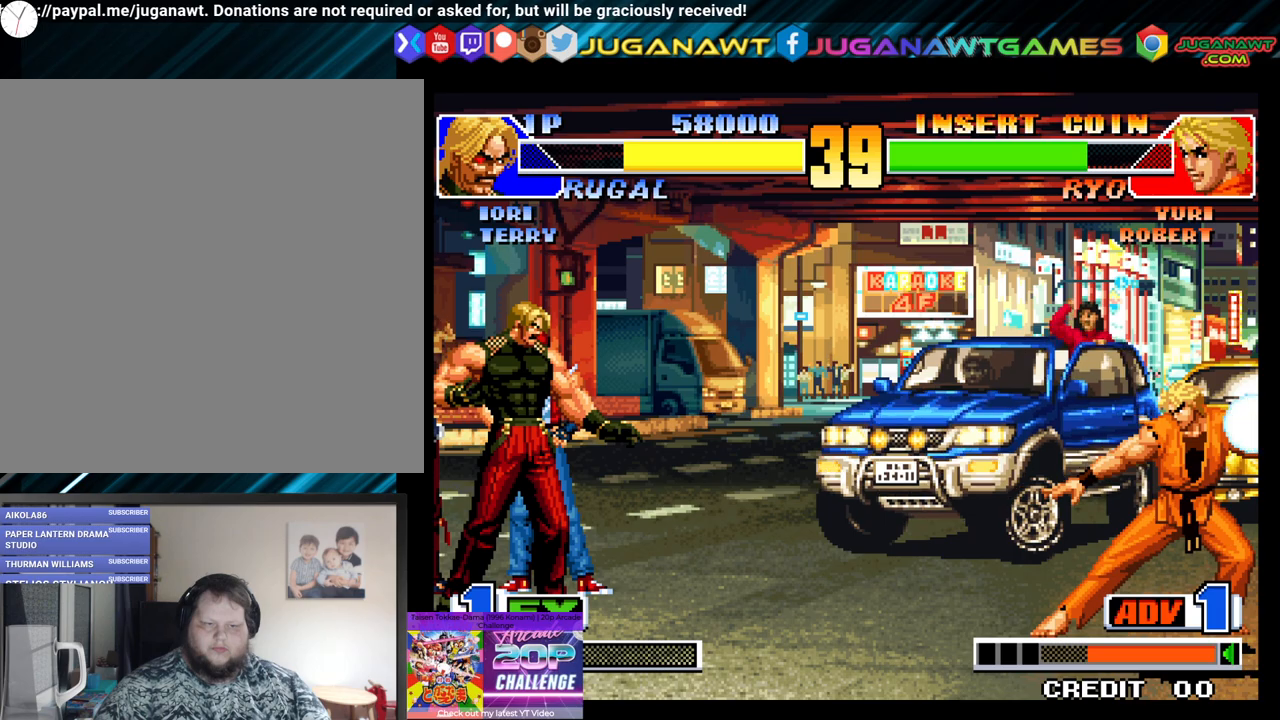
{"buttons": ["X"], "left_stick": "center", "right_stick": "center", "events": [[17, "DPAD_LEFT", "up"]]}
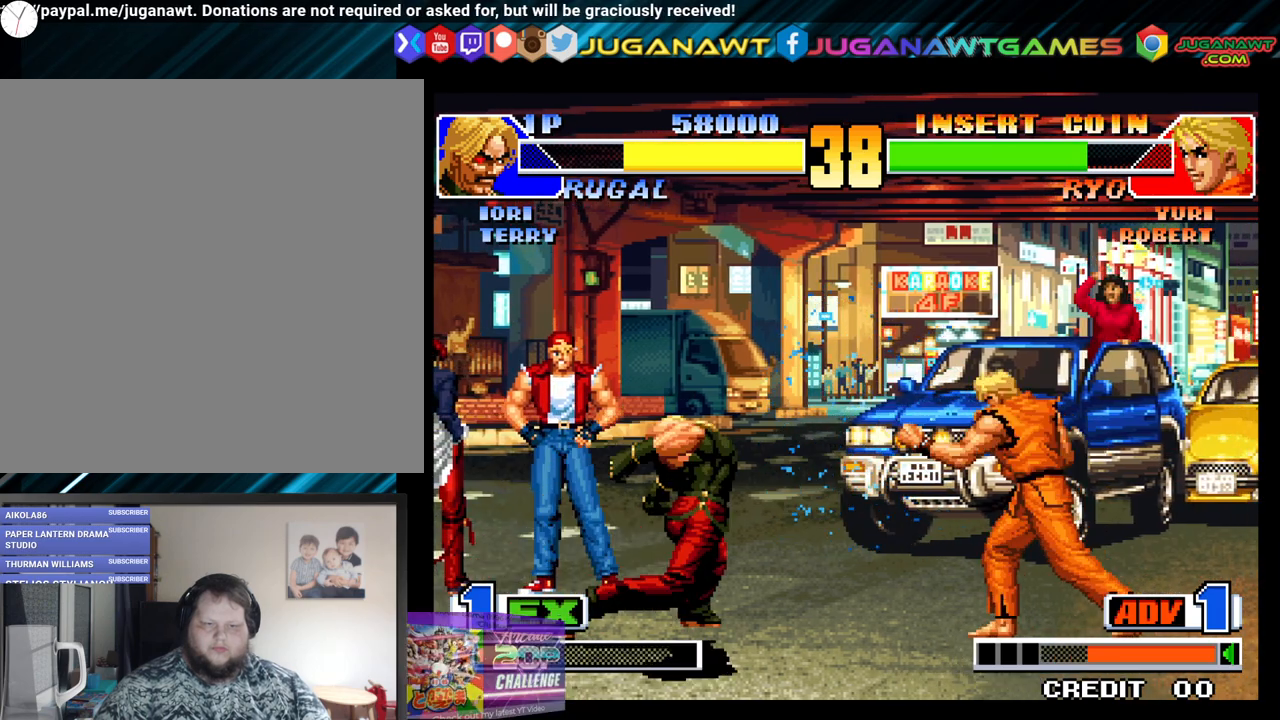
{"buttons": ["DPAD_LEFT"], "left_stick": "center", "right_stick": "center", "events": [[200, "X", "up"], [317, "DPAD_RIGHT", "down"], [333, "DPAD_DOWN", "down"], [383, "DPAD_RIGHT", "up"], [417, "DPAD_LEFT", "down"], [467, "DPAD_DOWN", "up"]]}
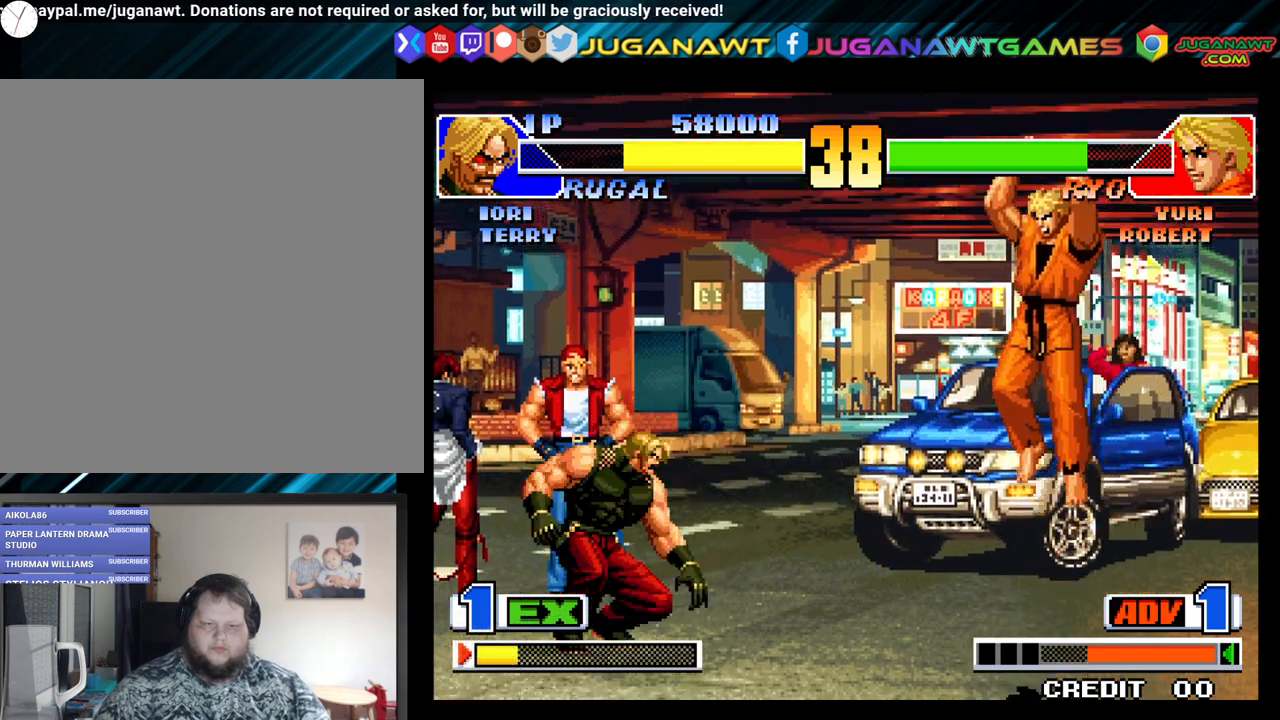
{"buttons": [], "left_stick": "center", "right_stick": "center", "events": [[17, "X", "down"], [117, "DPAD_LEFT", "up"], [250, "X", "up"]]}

--------------------------------------------------

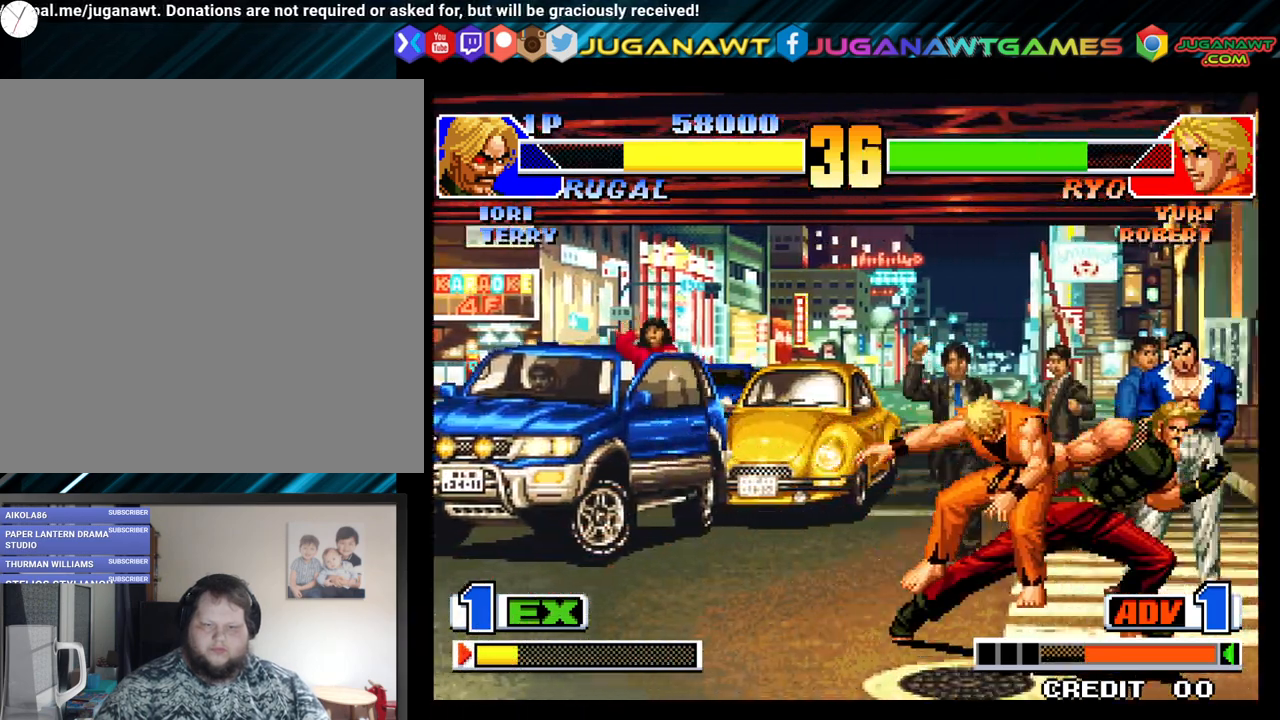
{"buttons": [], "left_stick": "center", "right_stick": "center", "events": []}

--------------------------------------------------

In the records above, how many lines contain the word "down"? Say only the number.

2